Your goal: Your answer should be every line from the records that contains "sequencing".

Entries shown:
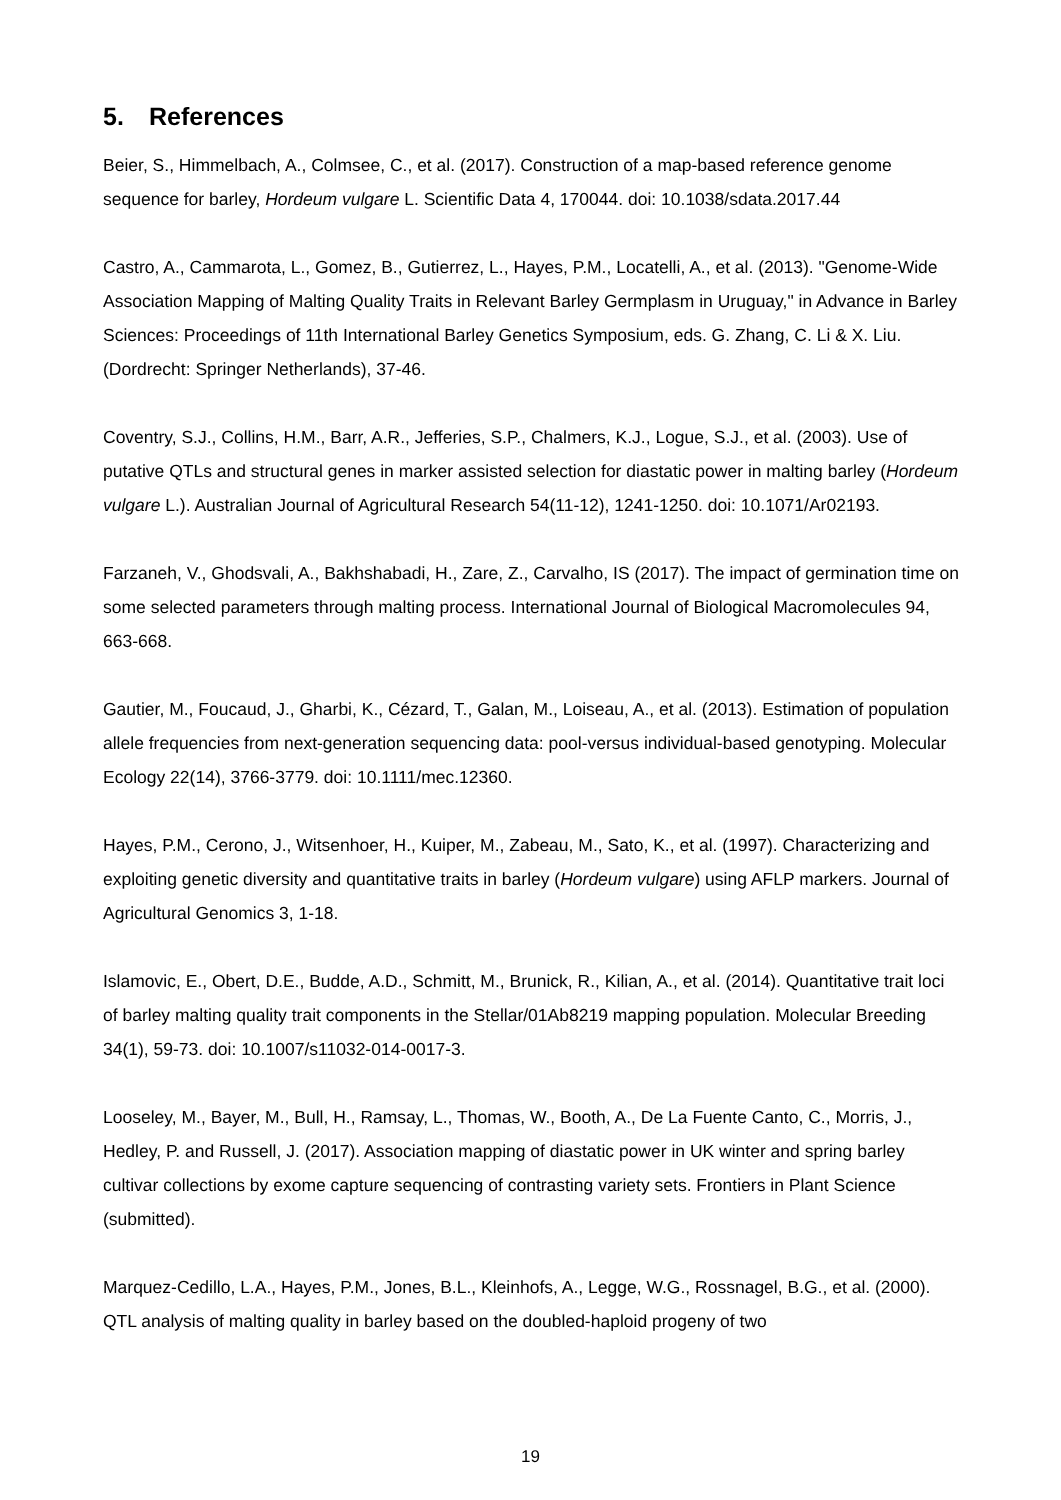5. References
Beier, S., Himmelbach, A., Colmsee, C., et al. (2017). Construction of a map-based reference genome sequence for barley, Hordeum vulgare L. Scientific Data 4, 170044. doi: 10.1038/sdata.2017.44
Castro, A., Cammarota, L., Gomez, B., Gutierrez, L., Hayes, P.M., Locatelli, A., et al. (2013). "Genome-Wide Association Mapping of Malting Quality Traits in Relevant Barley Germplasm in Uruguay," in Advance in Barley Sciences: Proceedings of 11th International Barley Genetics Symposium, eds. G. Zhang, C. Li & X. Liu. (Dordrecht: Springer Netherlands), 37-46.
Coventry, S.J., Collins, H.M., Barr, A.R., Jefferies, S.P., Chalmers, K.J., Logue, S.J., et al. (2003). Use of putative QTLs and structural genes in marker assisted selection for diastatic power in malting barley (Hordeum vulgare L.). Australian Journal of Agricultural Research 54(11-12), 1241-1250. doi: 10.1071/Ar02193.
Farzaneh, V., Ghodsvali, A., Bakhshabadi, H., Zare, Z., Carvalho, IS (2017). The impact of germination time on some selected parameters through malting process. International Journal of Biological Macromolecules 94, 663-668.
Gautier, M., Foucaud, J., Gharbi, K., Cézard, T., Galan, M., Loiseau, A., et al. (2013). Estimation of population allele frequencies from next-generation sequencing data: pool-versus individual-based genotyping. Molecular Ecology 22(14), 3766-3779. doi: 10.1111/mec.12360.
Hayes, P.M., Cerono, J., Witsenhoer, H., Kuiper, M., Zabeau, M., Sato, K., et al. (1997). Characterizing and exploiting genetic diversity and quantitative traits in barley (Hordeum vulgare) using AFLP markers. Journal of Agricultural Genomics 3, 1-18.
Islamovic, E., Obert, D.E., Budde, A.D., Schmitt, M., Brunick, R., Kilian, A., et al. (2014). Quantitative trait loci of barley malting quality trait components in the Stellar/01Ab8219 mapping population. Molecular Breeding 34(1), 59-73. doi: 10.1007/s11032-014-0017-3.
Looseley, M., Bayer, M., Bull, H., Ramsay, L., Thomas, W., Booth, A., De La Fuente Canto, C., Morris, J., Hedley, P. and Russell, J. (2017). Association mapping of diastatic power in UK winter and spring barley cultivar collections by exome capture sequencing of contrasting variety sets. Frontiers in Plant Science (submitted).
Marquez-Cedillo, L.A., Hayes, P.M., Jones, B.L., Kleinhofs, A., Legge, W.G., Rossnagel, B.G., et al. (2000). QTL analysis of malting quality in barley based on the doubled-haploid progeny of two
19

Solution to this problem:
Gautier, M., Foucaud, J., Gharbi, K., Cézard, T., Galan, M., Loiseau, A., et al. (2013). Estimation of population allele frequencies from next-generation sequencing data: pool-versus individual-based genotyping. Molecular Ecology 22(14), 3766-3779. doi: 10.1111/mec.12360.
Looseley, M., Bayer, M., Bull, H., Ramsay, L., Thomas, W., Booth, A., De La Fuente Canto, C., Morris, J., Hedley, P. and Russell, J. (2017). Association mapping of diastatic power in UK winter and spring barley cultivar collections by exome capture sequencing of contrasting variety sets. Frontiers in Plant Science (submitted).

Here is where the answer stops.